Administration of suboptimal doses of anticancer drugs not only fails to control tumor but often results in increased drug resistance of tumor cells. However, little is known about the effects of transient exposure to a minimally cytotoxic dose of chemotherapy on the development of drug resistance of the tumors. Previous studies have shown that upregulation of drug-exporter proteins (ATP-binding-cassette proteins) may be one of the key mechanisms involved in inducible drug resistance. In this study, we demonstrated that upregulation of NF-kappa B is another possible mechanism. SiHa cells were exposed to low-dose doxorubicin (100 nM; IC(30)) for 3 hr, and then were continuously cultured in drug-free culture media (designated as SiHa/DR cells). SiHa/DR cells at up to 9 passages showed increased resistance to doxorubicin and cross-resistance to cisplatin. Results of quantitative real-time PCR and flow cytometry assay indicated that the increased drug-resistance in SiHa/DR cells was not due to upregulation of drug-exporter proteins or to the decrease of intracellular concentration of anticancer drugs. Both the basal and drug-induced NF-kappa B activity were shown to be increased in SiHa/DR cells by EMSA and NF-kappa B-driven luciferase reporter gene assay.

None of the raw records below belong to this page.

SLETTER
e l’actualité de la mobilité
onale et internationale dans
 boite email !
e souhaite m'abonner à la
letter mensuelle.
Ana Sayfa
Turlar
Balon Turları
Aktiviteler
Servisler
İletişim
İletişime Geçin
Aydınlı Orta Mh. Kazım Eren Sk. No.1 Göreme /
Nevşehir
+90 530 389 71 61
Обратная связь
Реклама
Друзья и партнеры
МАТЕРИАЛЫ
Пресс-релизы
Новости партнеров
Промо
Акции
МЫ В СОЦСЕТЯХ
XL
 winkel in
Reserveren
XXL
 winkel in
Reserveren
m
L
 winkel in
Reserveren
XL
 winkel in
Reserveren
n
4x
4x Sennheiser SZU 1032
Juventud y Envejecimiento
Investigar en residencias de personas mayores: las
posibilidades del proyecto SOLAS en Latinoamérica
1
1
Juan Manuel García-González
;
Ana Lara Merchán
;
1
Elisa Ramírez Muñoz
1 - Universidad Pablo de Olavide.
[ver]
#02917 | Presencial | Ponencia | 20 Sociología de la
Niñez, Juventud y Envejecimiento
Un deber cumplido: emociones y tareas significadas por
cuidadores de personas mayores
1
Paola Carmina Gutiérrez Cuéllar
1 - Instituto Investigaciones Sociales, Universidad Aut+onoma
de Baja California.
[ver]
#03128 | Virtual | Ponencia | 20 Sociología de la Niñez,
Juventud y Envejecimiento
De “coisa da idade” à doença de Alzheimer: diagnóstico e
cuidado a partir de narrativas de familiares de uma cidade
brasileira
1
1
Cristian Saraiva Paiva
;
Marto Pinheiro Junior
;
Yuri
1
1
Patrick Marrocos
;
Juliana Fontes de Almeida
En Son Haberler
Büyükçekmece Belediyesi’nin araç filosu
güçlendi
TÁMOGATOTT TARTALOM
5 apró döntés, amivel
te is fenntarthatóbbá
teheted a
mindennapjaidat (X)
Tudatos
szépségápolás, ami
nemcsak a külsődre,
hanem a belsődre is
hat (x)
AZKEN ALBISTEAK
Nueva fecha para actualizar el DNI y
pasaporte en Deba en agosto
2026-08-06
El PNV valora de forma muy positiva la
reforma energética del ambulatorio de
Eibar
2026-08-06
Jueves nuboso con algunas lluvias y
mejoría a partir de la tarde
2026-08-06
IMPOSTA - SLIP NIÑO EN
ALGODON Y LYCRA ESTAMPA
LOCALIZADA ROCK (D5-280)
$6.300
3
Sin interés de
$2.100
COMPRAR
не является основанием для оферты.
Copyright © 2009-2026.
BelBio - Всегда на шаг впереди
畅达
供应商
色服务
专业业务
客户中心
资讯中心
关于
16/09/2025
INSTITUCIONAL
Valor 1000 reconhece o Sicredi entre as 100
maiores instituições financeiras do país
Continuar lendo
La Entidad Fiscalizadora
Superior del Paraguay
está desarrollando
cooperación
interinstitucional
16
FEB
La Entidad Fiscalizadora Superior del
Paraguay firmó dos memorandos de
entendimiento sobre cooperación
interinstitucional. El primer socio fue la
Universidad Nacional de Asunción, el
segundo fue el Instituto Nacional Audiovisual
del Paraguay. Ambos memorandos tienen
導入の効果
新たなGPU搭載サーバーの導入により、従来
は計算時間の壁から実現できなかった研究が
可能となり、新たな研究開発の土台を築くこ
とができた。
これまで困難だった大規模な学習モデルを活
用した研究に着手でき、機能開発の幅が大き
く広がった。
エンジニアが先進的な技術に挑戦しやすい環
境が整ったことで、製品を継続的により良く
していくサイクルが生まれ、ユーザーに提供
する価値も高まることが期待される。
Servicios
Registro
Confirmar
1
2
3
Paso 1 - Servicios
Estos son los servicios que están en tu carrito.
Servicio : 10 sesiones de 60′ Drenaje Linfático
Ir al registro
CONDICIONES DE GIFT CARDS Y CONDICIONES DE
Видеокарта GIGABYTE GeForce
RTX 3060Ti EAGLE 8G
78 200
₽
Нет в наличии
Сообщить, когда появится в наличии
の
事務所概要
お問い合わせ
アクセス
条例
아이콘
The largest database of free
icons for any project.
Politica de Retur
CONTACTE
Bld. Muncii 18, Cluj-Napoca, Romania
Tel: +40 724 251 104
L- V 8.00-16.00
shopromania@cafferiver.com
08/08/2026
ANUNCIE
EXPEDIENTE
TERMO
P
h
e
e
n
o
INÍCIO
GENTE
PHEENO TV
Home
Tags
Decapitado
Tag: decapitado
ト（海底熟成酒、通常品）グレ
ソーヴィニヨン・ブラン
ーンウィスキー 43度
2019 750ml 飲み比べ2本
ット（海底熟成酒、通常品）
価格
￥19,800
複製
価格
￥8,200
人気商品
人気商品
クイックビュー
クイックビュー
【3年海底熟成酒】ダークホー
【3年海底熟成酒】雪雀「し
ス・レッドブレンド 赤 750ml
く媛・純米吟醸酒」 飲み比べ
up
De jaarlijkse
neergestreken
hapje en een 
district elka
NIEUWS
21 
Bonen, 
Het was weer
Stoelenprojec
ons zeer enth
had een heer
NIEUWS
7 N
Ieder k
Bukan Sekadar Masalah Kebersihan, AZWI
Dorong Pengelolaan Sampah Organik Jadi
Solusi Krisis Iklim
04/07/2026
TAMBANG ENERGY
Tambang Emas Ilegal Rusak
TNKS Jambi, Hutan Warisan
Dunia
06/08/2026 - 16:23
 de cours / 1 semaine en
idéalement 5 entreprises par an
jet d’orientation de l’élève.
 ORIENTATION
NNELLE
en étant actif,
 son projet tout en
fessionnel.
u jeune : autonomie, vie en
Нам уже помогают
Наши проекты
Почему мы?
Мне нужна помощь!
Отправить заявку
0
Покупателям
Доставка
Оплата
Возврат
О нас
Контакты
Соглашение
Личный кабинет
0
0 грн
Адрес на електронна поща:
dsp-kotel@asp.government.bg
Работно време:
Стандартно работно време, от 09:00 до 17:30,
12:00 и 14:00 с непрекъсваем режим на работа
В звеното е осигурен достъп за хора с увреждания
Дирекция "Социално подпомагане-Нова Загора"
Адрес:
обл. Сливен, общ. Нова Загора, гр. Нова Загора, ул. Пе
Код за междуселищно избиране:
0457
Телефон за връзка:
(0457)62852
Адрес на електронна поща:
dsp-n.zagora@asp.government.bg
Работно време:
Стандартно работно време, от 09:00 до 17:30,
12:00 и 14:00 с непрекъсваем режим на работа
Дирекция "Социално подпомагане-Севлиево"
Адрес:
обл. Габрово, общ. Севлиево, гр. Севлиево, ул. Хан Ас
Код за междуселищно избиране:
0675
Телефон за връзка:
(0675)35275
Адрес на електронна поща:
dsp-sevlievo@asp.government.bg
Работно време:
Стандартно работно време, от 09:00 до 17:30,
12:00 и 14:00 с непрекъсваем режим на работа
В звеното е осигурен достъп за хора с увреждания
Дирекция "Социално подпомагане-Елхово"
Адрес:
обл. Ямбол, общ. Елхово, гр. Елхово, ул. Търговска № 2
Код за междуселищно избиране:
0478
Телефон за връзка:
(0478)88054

Suppression of NF-kappa B activation by transfection of a dominant negative I kappa B alpha prevented the development of drug resistance, indicating that the upregulated NF-kappa B activity was positively correlated with the low-dose doxorubicin-induced drug resistance. These results suggest that even a transient exposure to a small dose of anticancer drugs may induce drug resistance in some cancer cells via upregulation of NF-kappa B activity.